Hugo Chávez reinterpretou o papel do Estado e das massas populares no contexto latino-americano. Chávez utilizou o aparato estatal para consolidar uma frente popular revolucionária, fundamentada em um discurso anti-imperialista e na democratização econômica e política do país. Os ensinamentos de Hugo Chávez seguem vivos e o olhar do chavismo acompanha todo o processo histórico de resistência.
Na comunicação política, a Venezuela também tem muito a nos ensinar. O ato de jurar lealdade ao projeto chavista, como o movimento “Juro com Maduro”, exemplifica de forma material a mobilização das massas populares como força motriz da transformação social. No dia 10 de janeiro, perante um isolamento internacional e um grande ataque midiático, o presidente Nicolás Maduro aprofundou seu compromisso dialético entre o Povo e o Governo no ato “Juro com Maduro”. A participação ativa do povo em um projeto socialista é fundamental para garantir que o processo de transformação não seja apenas estatal, mas também uma revolução das estruturas sociais e culturais. A prática de jurar com o governo reflete um compromisso mútuo, em que o governo se posiciona como representante legítimo das demandas populares e as massas assumem a responsabilidade coletiva de defender e construir a revolução. Milhares de venezuelanos, juraram com Maduro lealdade à luta socialista.
Nicolás Maduro é o herdeiro do projeto socialista e anti-imperialista de Chávez, mas atualiza o discurso e a prática política para incluir a luta antifascista como elemento central. Muito atentos aos movimentos da extrema direita no continente, a Venezuela rapidamente entende as novas condições históricas, como o avanço de forças conservadoras e autoritárias em nível global, representadas pela ascensão de líderes como Jair Bolsonaro e Javier Milei. Se atualizam para uma luta anti-imperialista e antifascismo, e reforçam o papel das massas organizadas, incluindo partidos políticos, comunas e movimentos sociais, na defesa da soberania e na luta contra as novas expressões de dominação.

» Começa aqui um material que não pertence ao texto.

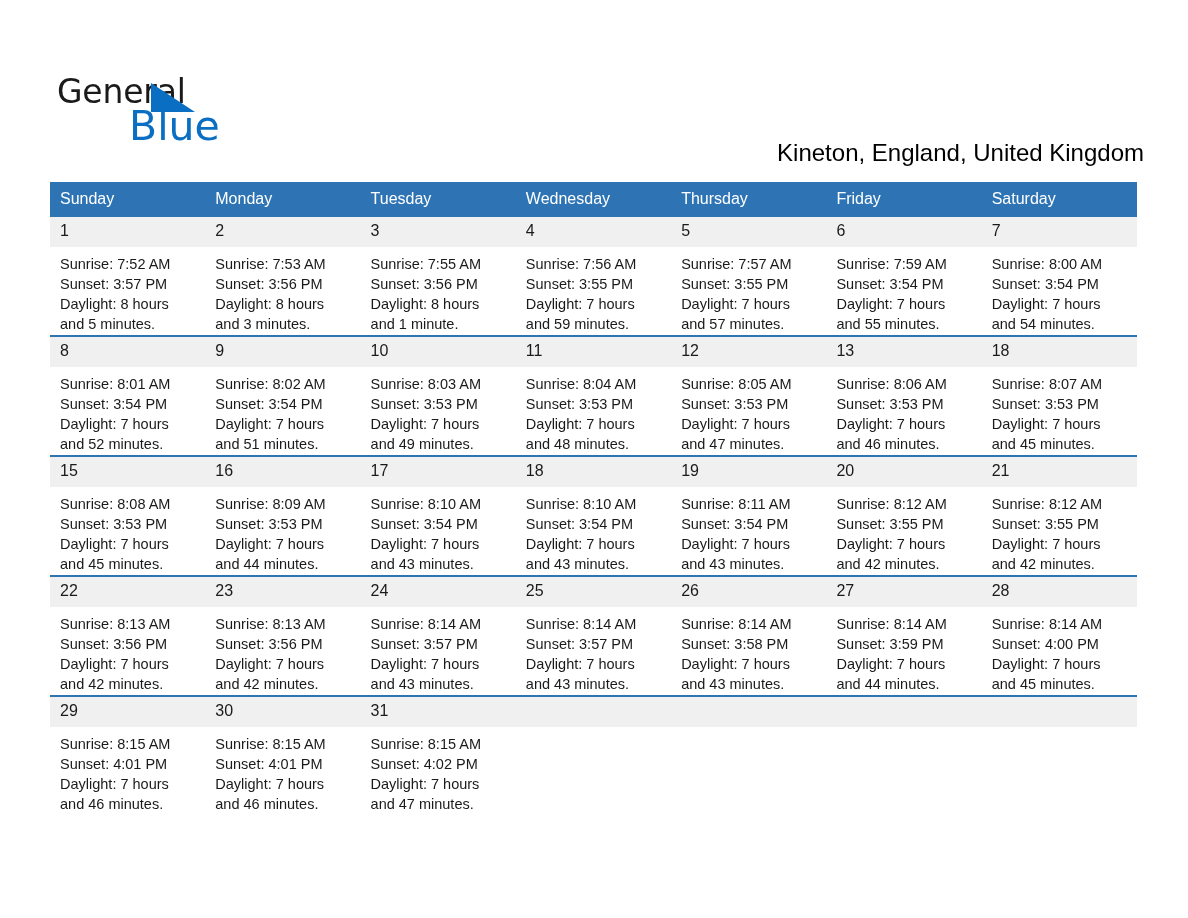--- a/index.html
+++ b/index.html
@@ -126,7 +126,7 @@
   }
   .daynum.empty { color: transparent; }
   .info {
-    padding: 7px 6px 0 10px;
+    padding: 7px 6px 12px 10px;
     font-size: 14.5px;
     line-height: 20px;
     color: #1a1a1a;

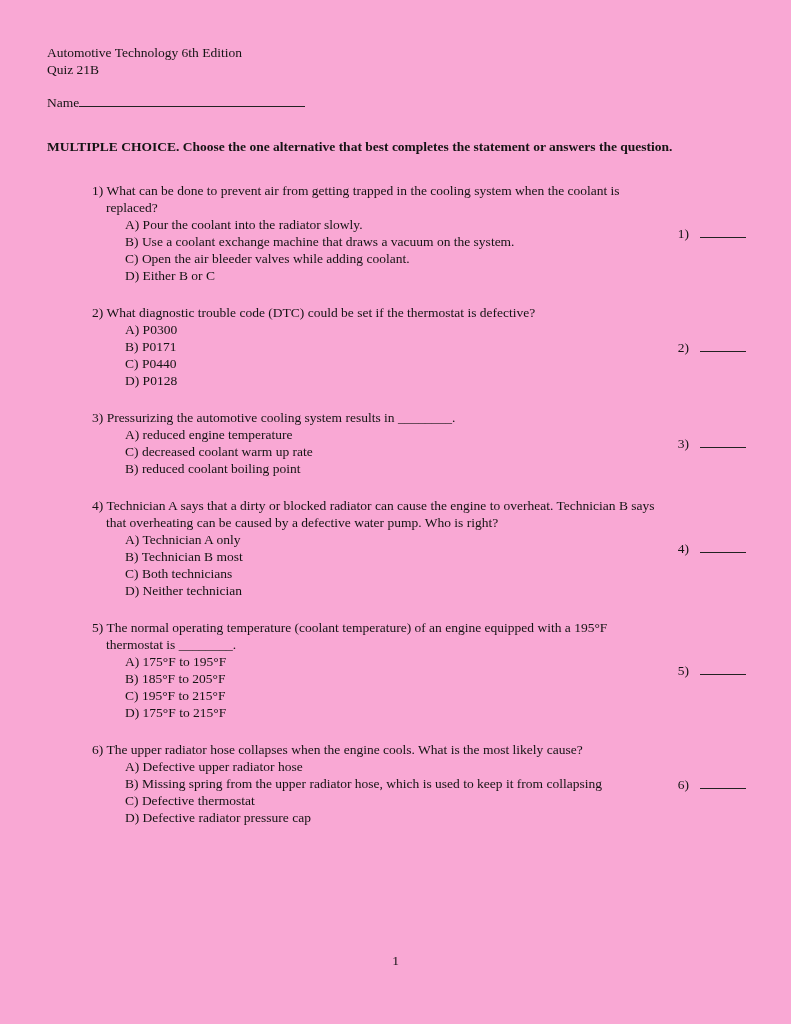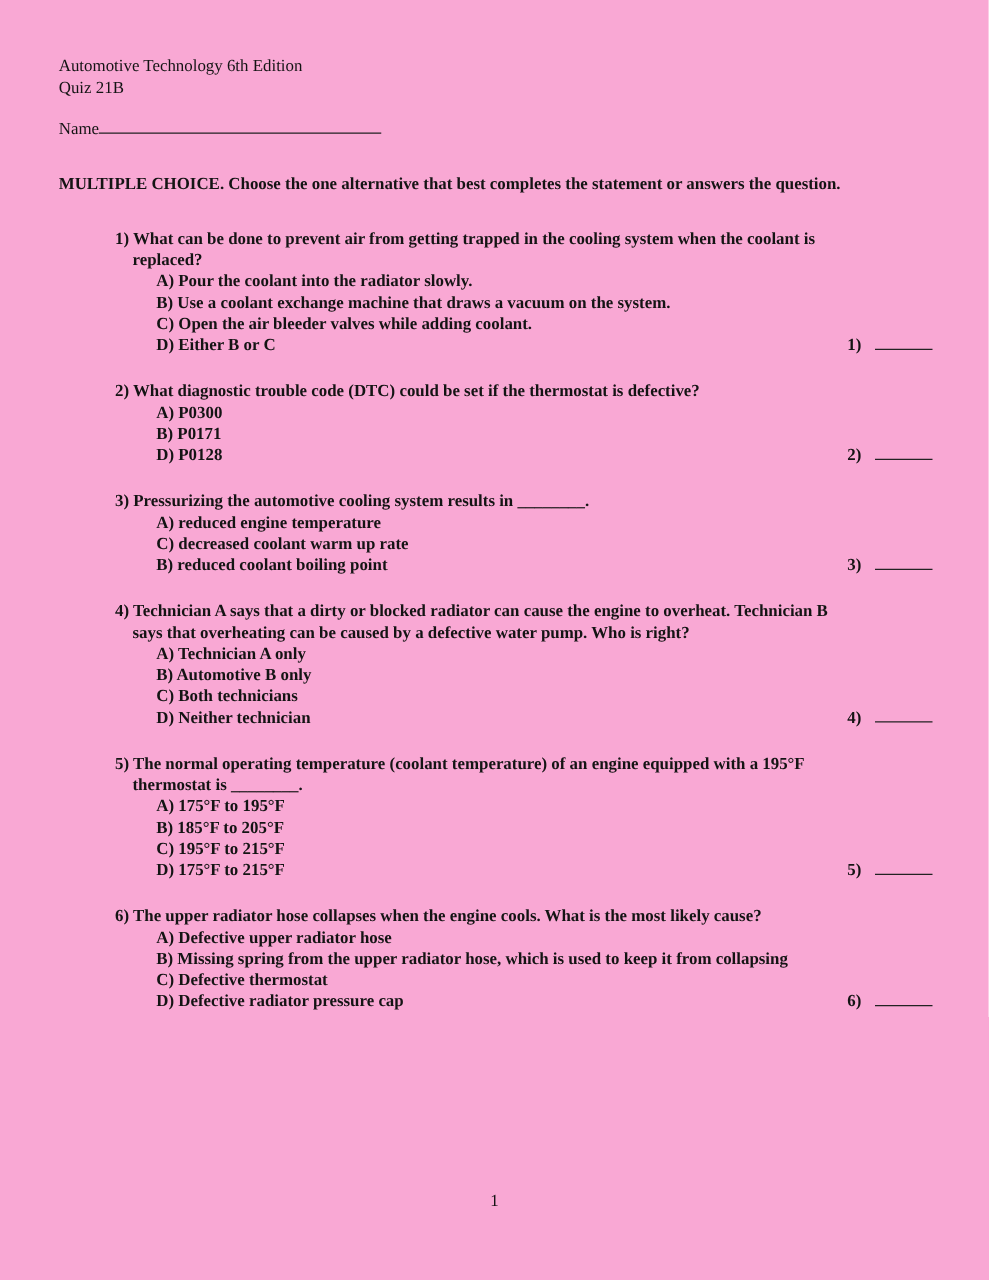--- a/index.html
+++ b/index.html
@@ -38,9 +38,8 @@
   .question {
     display: flex;
     justify-content: space-between;
-    align-items: flex-end;
+    align-items: center;
     margin-bottom: 20px;
-    font-weight: bold;
   }
   .q-left { width: 572px; }
   .q-text-wrap {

É urgente que as forças progressistas latino americanas atualizem suas análises e compreendam que com a vitória de Trump, não existe a opção de que o império seja aliado contra a extrema direita na região. Hoje os EUA representam o imperialismo e o fascismo, e isso se concretiza como sua política externa e opção de poder para perpetuar a hegemonia norte-americana perante a ameaça de um mundo multipolar. Frente a isso, devemos criar um cordão antifascista, a construção de uma frente antifascista para resistir às ofensivas da extrema direita, do capital internacional e das elites locais.
A Revolução Bolivariana representa um exemplo vivo da luta pela soberania em sociedades periféricas, enfrentando a dominação imperialista e as contradições internas do capitalismo dependente. A atualização do discurso chavista para incorporar o antifascismo reflete a capacidade do projeto bolivariano de adaptar-se às condições históricas, sem perder de vista seus princípios fundamentais de justiça social e emancipação popular. Assim, é urgente entender que a Revolução Bolivariana não é apenas um processo político, mas um exercício contínuo de resistência e transformação, onde povo e governo se entrelaçam em uma luta comum contra as forças do capital e pela construção de uma sociedade mais justa e igualitária.